Dress code for girls
COVER up the women, and most — if not all — social ills will magically disappear. The district education office in Haripur clearly subscribes to that blinkered and ignorant view: earlier this week, it introduced a dress code for girl students in its jurisdiction making it mandatory for them to wear an abaya, gown or chador. The circular stated that the measure was being taken “in order to protect them from any unethical incident”. Elaborating further, an official from the education office told this paper that a dupatta or ‘half chador’ was not enough to protect them from increasing incidence of harassment and providing police protection to every girl student was not possible.
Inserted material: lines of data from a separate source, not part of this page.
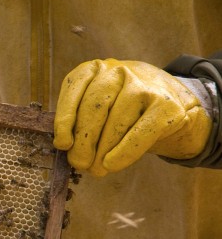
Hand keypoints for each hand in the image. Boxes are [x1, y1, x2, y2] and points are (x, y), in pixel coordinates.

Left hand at [53, 59, 211, 175]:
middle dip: (84, 140)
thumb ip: (81, 119)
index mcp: (95, 69)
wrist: (176, 106)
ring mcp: (144, 85)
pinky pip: (140, 132)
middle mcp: (119, 71)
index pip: (74, 88)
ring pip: (116, 121)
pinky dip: (124, 152)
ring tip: (96, 169)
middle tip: (78, 163)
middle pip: (95, 107)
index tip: (62, 144)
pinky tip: (112, 164)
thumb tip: (65, 148)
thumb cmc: (125, 111)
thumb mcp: (100, 106)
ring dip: (102, 150)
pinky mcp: (166, 104)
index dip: (64, 118)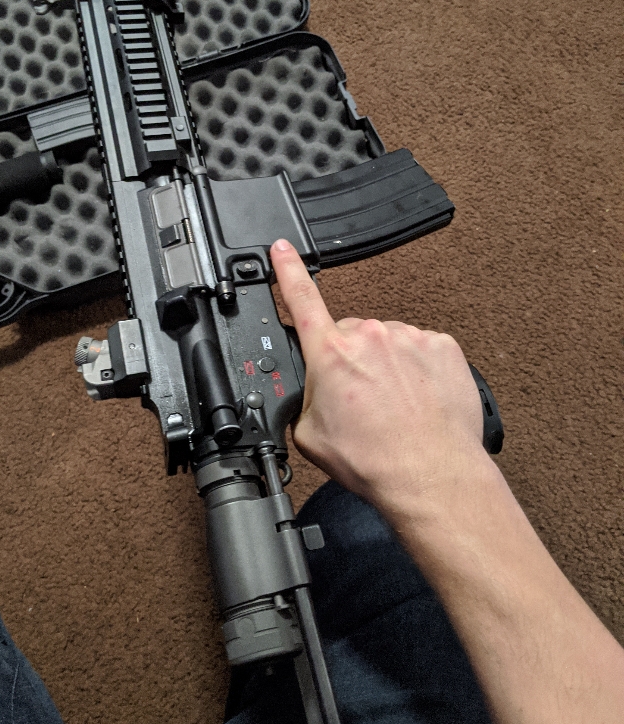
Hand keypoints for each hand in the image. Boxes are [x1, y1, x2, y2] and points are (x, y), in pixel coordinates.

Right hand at [270, 239, 488, 513]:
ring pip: (387, 343)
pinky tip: (416, 400)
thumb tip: (307, 395)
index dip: (287, 270)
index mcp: (331, 354)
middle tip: (360, 402)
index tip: (281, 249)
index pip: (301, 298)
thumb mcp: (309, 437)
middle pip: (349, 336)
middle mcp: (369, 337)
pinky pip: (420, 350)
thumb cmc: (375, 459)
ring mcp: (409, 338)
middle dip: (349, 361)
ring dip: (386, 367)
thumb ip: (302, 402)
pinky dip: (417, 371)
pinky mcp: (442, 347)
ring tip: (393, 407)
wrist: (430, 473)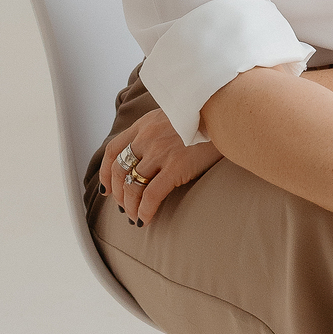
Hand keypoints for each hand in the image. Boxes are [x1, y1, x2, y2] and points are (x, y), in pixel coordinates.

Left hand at [100, 107, 221, 226]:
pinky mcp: (175, 166)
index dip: (106, 171)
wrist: (226, 113)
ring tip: (134, 217)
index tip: (107, 187)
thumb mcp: (175, 114)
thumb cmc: (207, 117)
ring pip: (132, 185)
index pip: (113, 149)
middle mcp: (148, 136)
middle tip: (123, 207)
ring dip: (129, 205)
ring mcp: (160, 151)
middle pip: (119, 169)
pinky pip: (150, 195)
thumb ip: (160, 129)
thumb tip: (155, 149)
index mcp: (145, 124)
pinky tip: (146, 220)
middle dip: (117, 193)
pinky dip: (144, 211)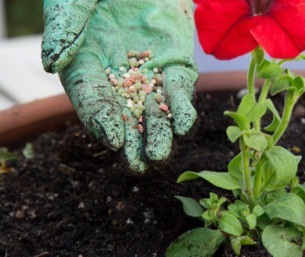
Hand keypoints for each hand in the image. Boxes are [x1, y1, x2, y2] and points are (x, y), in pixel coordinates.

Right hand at [41, 0, 197, 171]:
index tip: (112, 140)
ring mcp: (149, 76)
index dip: (100, 120)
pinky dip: (183, 107)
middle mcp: (118, 80)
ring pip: (155, 111)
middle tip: (138, 165)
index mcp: (86, 69)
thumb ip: (65, 30)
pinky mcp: (175, 67)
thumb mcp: (74, 3)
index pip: (91, 100)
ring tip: (160, 153)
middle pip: (124, 117)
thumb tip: (52, 63)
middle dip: (132, 142)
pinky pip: (179, 91)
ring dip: (159, 134)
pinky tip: (186, 124)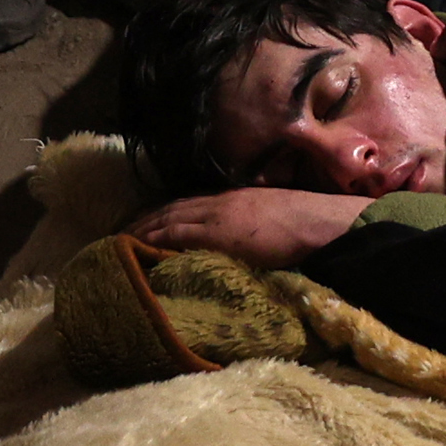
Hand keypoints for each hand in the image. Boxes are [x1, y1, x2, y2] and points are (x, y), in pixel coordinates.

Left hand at [125, 188, 372, 266]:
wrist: (323, 224)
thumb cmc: (310, 226)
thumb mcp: (277, 220)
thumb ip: (256, 228)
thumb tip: (250, 243)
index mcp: (237, 199)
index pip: (192, 203)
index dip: (167, 212)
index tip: (149, 222)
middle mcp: (222, 202)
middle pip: (174, 207)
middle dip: (147, 219)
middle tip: (123, 232)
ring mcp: (218, 215)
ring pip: (169, 218)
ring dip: (144, 228)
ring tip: (122, 241)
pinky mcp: (218, 232)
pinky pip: (177, 233)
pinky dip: (155, 238)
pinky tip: (140, 247)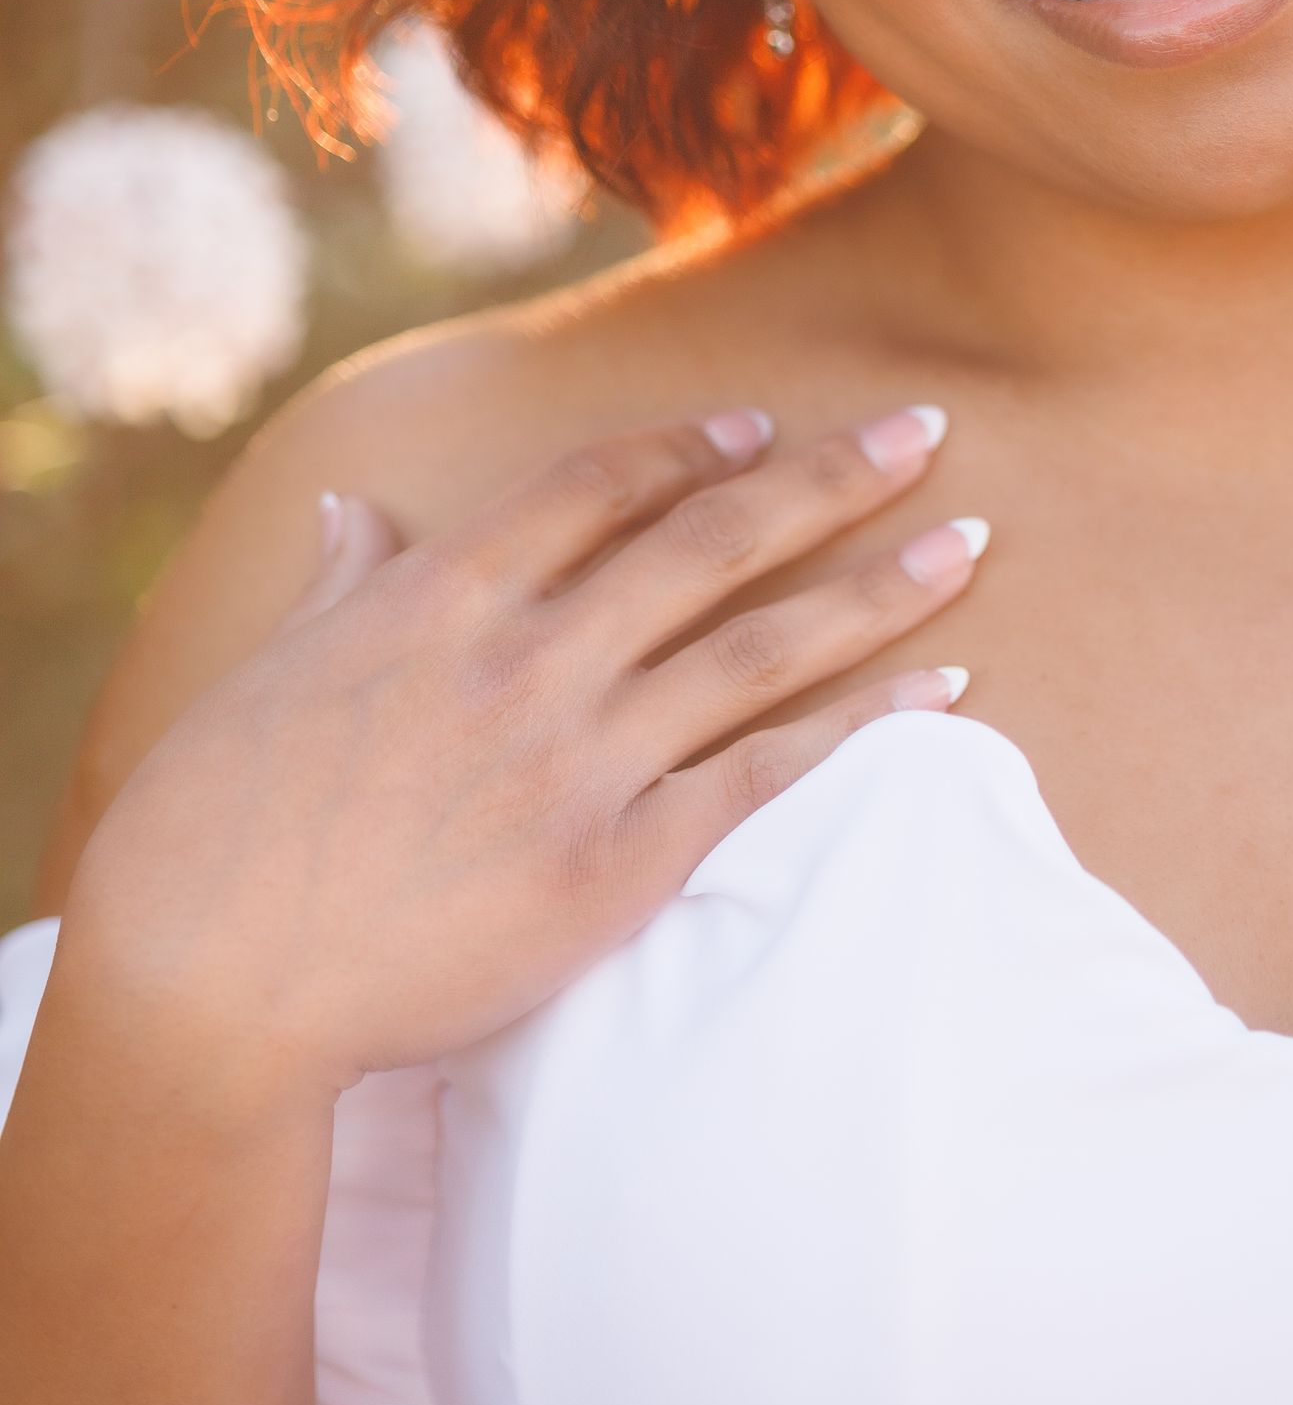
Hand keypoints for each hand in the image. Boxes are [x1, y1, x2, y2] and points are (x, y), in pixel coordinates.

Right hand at [57, 408, 982, 1106]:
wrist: (210, 978)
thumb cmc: (216, 824)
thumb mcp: (273, 671)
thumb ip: (343, 584)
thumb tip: (355, 508)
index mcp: (444, 593)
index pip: (597, 485)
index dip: (692, 447)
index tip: (760, 426)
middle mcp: (531, 657)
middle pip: (713, 541)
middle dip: (830, 479)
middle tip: (924, 432)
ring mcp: (581, 759)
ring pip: (765, 647)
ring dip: (879, 589)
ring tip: (970, 545)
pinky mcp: (619, 864)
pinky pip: (769, 777)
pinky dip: (864, 728)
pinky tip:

Observing purdah by choice is one thing, but being forced to do so is another matter altogether. The view that the female gender must follow rigid norms of behaviour if she is to keep herself safe from the predatory male gaze, finds many takers in this patriarchal society. Boys, after all, will be boys. This is more than a simplistic notion; it is a dangerous one. It legitimises a power imbalance in which the man is the ‘hunter’ and the woman the ‘prey’. Moreover, when men’s bad behaviour is seen as a ‘natural’ consequence of women behaving in a manner that arouses the male gender’s worst instincts, such reasoning is presented as a mitigating circumstance even in violent crimes such as rape. If they choose to go to court, rape victims are often forced to endure — at the investigation and trial stage — intrusive questioning and the imputation that they ‘brought it on themselves’. It is extremely unfortunate that the parents of some students in Haripur are reportedly supportive of the education board’s move. They should, instead, educate their sons that respect for the opposite gender, or those who identify as transgender, is not predicated on apparel or lifestyle. And state authorities, rather than policing the bodies of women, should ensure that harassers are punished as per the law.